(Difference listings)
=== Begin Enclosure ===

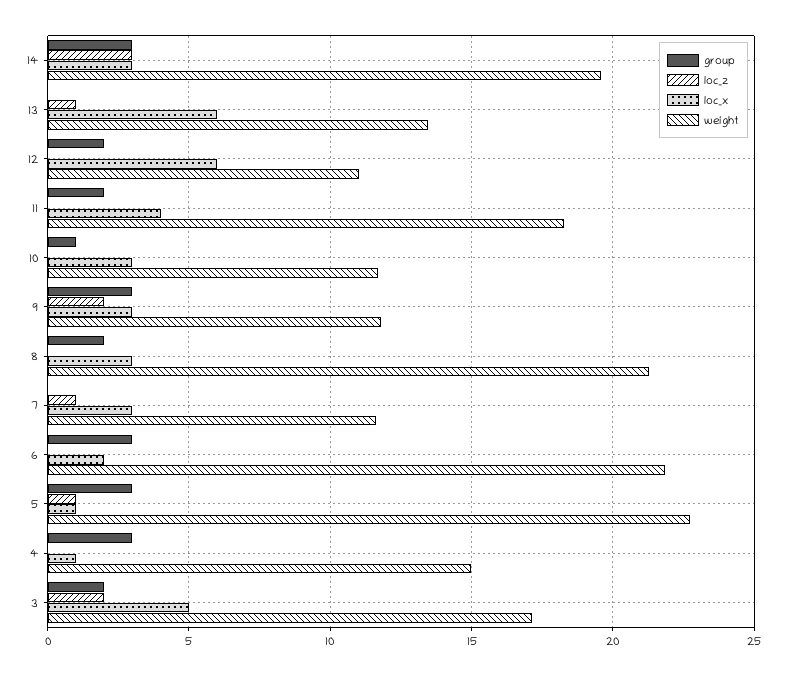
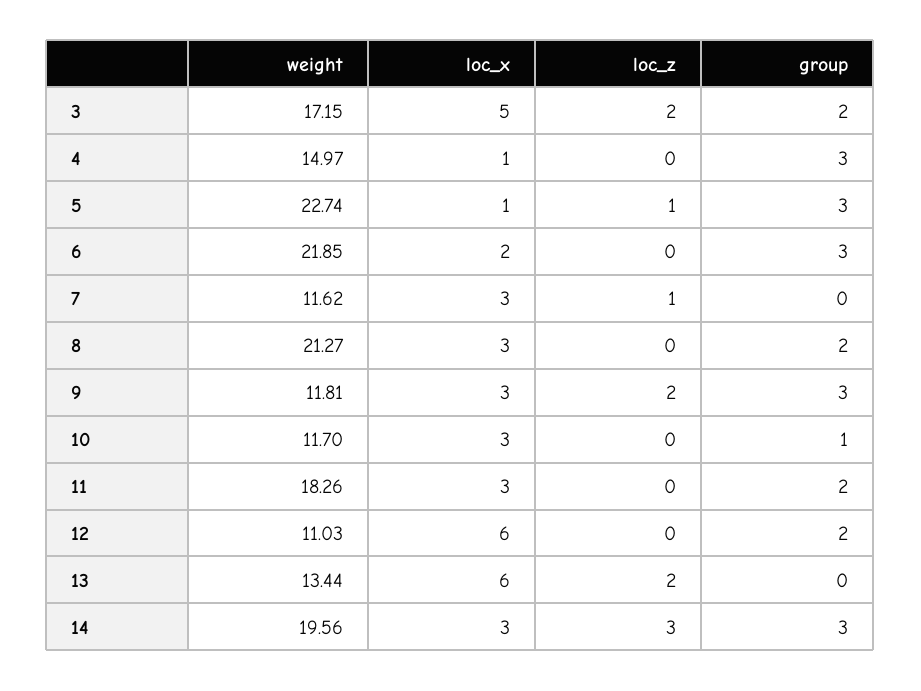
loc_z, 13: 1 -> 2
loc_x, 11: 4 -> 3

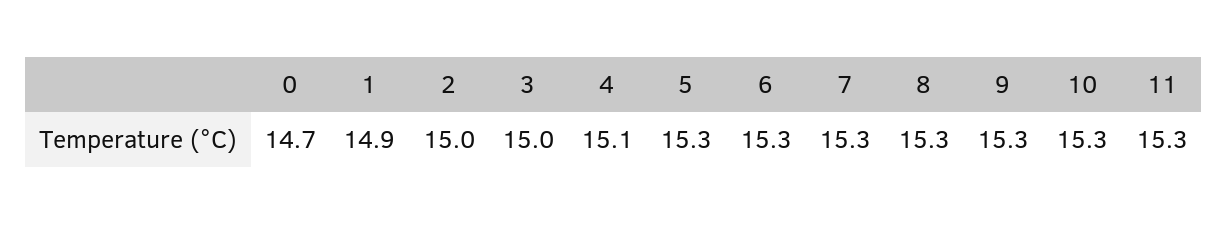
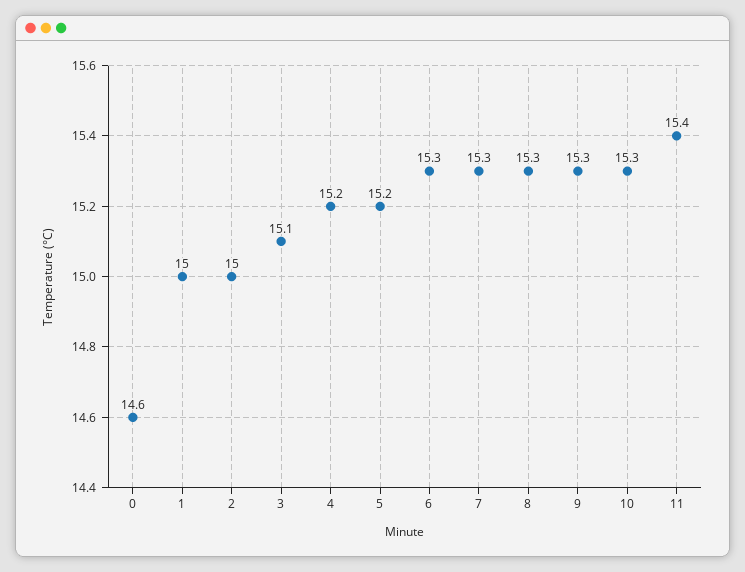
0: 14.7 -> 14.6
1: 14.9 -> 15
3: 15 -> 15.1
4: 15.1 -> 15.2
5: 15.3 -> 15.2
11: 15.3 -> 15.4

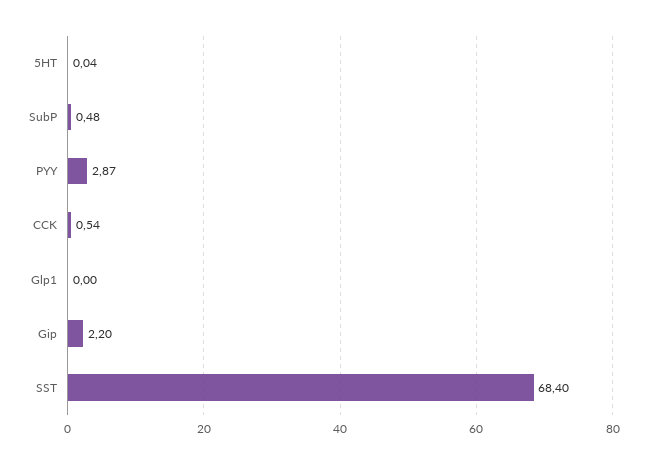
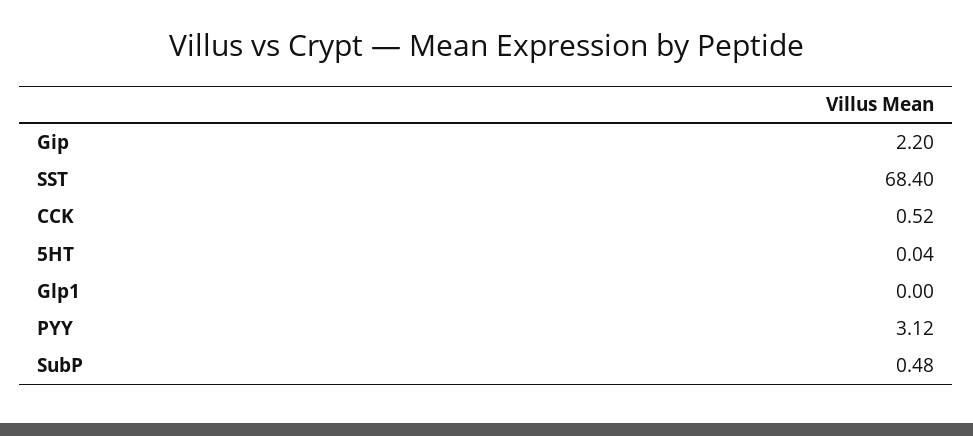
PYY: 2.87 -> 3.12
CCK: 0.54 -> 0.52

=== End Enclosure ===

HOW TO COMPLETE THIS TASK ▸ Reproduce the whole of the data, word for word, and omit its pictures.

YOUR RESPONSE ▸
loc_z, 13: 1 -> 2
loc_x, 11: 4 -> 3

0: 14.7 -> 14.6
1: 14.9 -> 15
3: 15 -> 15.1
4: 15.1 -> 15.2
5: 15.3 -> 15.2
11: 15.3 -> 15.4

PYY: 2.87 -> 3.12
CCK: 0.54 -> 0.52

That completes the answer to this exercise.